Today’s lesson: no judging, please
on April 26, 2013
My legs wouldn’t stop shaking. They do that when I’m anxious — involuntarily I might add. My legs seem to have a mind of their own.
I just wanted to see him, to know he was all right, to hear his voice. Brain surgery. Never did I think these two words would affect me and my lovely boyfriend of seven years. Would it be successful? After a year and a half of pain, would this fix my suffering partner?
As I waited in the hospital lobby outside the ICU, I thought about what the two of us have been through these last 18 months. The endless doctor visits, some with professionals who didn’t seem to understand or care about how much pain he was in. The healthcare bills pilling up. The sadness and depression. Compounded with other personal issues, it felt like we were one crisis away from spiraling out of control.
And as my legs continued to bounce up and down faster than my heart beat, a moment from last summer popped into my head.
It was a beautiful summer day, although I don’t remember much about the weather. I was working long hours at a full-time job and volunteering the rest of my time planning a local convention in Seattle. My partner was spending time at home trying to study for school, while also dealing with pain in his face that varied between feeling like someone was inside his head digging at his sinuses with an ice pick and feeling like someone was inside his head shocking him with a taser gun.
What did this all add up to? House chores that were half finished and a neglected back yard. But these things seemed so trivial in the moment.
Our dogs’ crazy barking alerted us to someone knocking on the door. It was our neighbors’ parents who were visiting for the week. I’m sure they meant well, but they wanted to know what we could do about our morning glory weeds growing under the fence and into their backyard. It felt a little passive aggressive, and it was just not something we had the capacity to deal with at the moment.
Their comments hit me hard. I felt like I was being unfairly judged without these people knowing the circumstances. They didn’t know what we were going through. They didn’t know money was tight, our time was tight, and frankly, the last thing we cared about was the weeds in our backyard.
This probably seems like a minor thing to get upset about, but I always remember it when my mind starts to wander into that bad territory — the place that tells me it is okay to judge other people’s decisions and actions. The place that makes us think we are superior to others.
Just remember: those who we deem too large and lazy might have fibromyalgia, or some other debilitating disease that makes even walking painful and makes weight loss virtually impossible. (And, frankly, who are we to tell any acquaintance or stranger they are not living their lives in a way we approve.)
That woman who seems to crave attention from men through skin-tight clothes might just need the right man to tell her she’s smart and thoughtful and beautiful — and deserves better.
That man who prefers to speak in Spanish might be tired of getting made fun of for his broken English, which he has tried so hard to perfect.

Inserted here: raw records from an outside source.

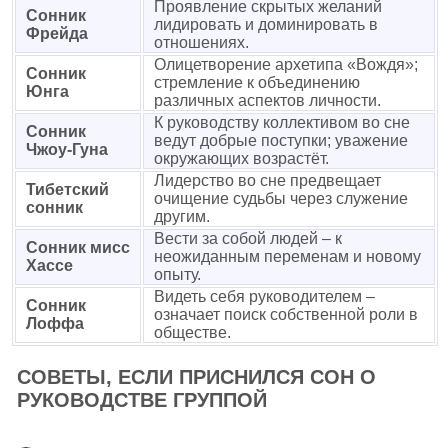
Проявление скрытых желаний
Сонник
лидировать и доминировать в
Фрейда
отношениях.
Олицетворение архетипа «Вождя»;
Сонник
стремление к объединению
Юнга
различных аспектов личности.
К руководству коллективом во сне
Сонник
ведут добрые поступки; уважение
Чжоу-Гуна
окружающих возрастёт.
Лидерство во сне предвещает
Тибетский
очищение судьбы через служение
сонник
другим.
Вести за собой людей – к
Сонник мисс
неожиданным переменам и новому
Хассе
опыту.
Видеть себя руководителем –
Сонник
означает поиск собственной роли в
Лоффа
обществе.
СОВЕТЫ, ЕСЛИ ПРИСНИЛСЯ СОН О
РУКОВОДСТВЕ ГРУППОЙ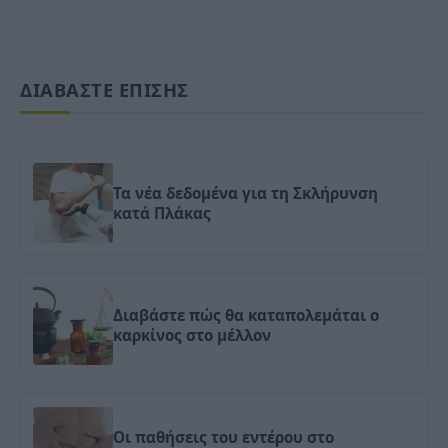
ΔΙΑΒΑΣΤΕ ΕΠΙΣΗΣ
Τα νέα δεδομένα για τη Σκλήρυνση
κατά Πλάκας
Διαβάστε πώς θα καταπολεμάται ο
καρκίνος στο μέλλον
Οι παθήσεις του εντέρου στο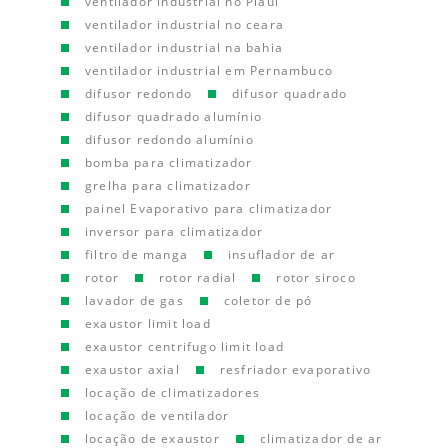
ventilador industrial no Piauí
ventilador industrial no ceara
ventilador industrial na bahia
ventilador industrial em Pernambuco
difusor redondo
difusor quadrado
difusor quadrado alumínio
difusor redondo alumínio
bomba para climatizador
grelha para climatizador
painel Evaporativo para climatizador
inversor para climatizador
filtro de manga
insuflador de ar
rotor
rotor radial
rotor siroco
lavador de gas
coletor de pó
exaustor limit load
exaustor centrifugo limit load
exaustor axial
resfriador evaporativo
locação de climatizadores
locação de ventilador
locação de exaustor
climatizador de ar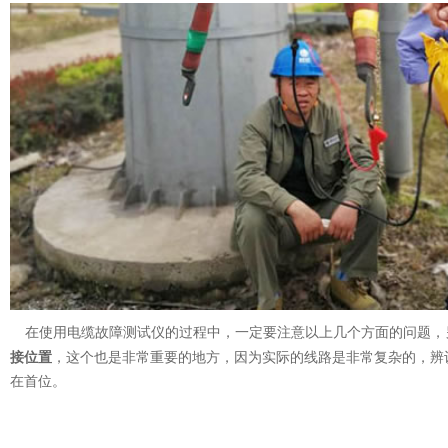
在使用电缆故障测试仪的过程中，一定要注意以上几个方面的问题，
接位置
，这个也是非常重要的地方，因为实际的线路是非常复杂的，辨
在首位。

That woman and her child might have been homeless for a period of time because she lost her job after donating a kidney to her aunt and needing more time to recover from this selfless act.
That young boy might act out every day in class because he just wants somebody to notice him.
We just do not know “the rest of the story.” It is possible we never will. So instead of casting judgement, all we can do is be their for our friends and family. All we can do is choose to move our thoughts from a random stranger we have never met, to something more positive or productive. All we can do is choose to offer help if it is needed, and advice if we are asked.
I am beyond thrilled to say that the brain surgery was a success, and a week and a half later my partner is pain free. We have so much to be thankful for, and I pledge to pay it forward by always choosing kindness, support, and love over judgemental behavoirs. I hope everyone else will pledge to do the same.